• EXTRAIT CHOISI:
• Non c'est non Irène ZeilingerNon c’est non

    Petit manuel d’autodéfense à l’usage de toutes les femmes qui en ont marre de se faire emmerder sans rien dire

    Irène Zeilinger
    Éditions La Découverte/Zones
    2008

     

    « Nous sommes socialisées à ne pas savoir nous défendre1 »

    Tout d’abord, mettons les choses à plat : une femme court plus de risques à être agressée sexuellement dans son cercle familial, intime ou encore au travail, que dans la rue. Et pourtant, les représentations sociales et culturelles nous serinent que le danger vient de la ruelle sombre la nuit. Voilà déjà un énorme travail à faire sur soi pour ne plus avoir peur de sortir de chez soi.

    Honnêtement, qui d’entre nous n’a pas une histoire à raconter sur une agression parce qu’elle est une femme ? Et pourtant, nous n’avons pas appris à nous défendre. La faiblesse des femmes est une construction sociale : toute notre éducation (orientée vers la beauté, la politesse et la bienveillance), ainsi que l’imaginaire collectif (les femmes systématiquement victimes de violence dans les films) maintiennent notre soumission à l’homme.

• DONNÉES:
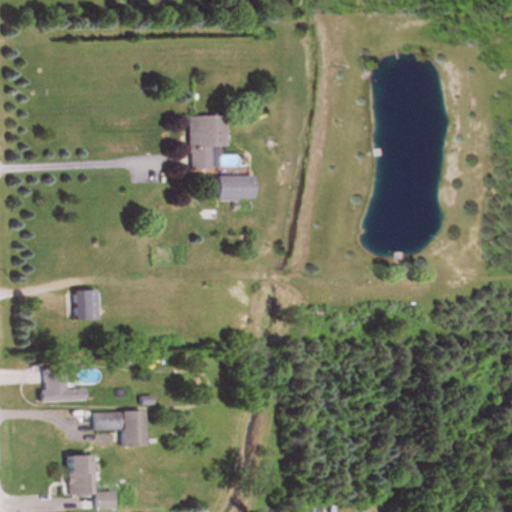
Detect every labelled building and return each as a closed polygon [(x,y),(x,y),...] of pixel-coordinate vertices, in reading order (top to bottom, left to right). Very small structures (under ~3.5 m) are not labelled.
[(222,149),(221,118),(186,118),(186,172),(208,171),(207,150),(222,149)] [(248,178),(215,178),(215,201),(248,201),(248,178)] [(68,322),(93,322),(93,293),(70,293),(70,306),(68,306),(68,322)] [(82,403),(81,391),(63,391),(62,367),(30,368),(30,385),(41,385),(41,394),(36,394),(37,404),(82,403)] [(141,414),(91,415),(91,433),(119,433),(119,450),(141,450),(141,414)] [(64,458),(64,498),(86,498),(86,458),(64,458)]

• CONSIGNES:
**A)** Recopiez le passage de l'extrait qui commence par les mots « Petit manuel d’autodéfense » et se termine par « de chez soi. », en renommant « cercle familial » en « entourage familial ».
**B)** Relevez, dans l'extrait, les valeurs vers lesquelles l'éducation des femmes est orientée.

• CORRIGÉ:
**A)**
Petit manuel d’autodéfense à l’usage de toutes les femmes qui en ont marre de se faire emmerder sans rien dire

    Irène Zeilinger
    Éditions La Découverte/Zones
    2008

     

    « Nous sommes socialisées à ne pas savoir nous défendre1 »

    Tout d’abord, mettons les choses à plat : une femme court plus de risques à être agressée sexuellement dans son entourage familial, intime ou encore au travail, que dans la rue. Et pourtant, les représentations sociales et culturelles nous serinent que le danger vient de la ruelle sombre la nuit. Voilà déjà un énorme travail à faire sur soi pour ne plus avoir peur de sortir de chez soi.

**B)** la beauté, la politesse, la bienveillance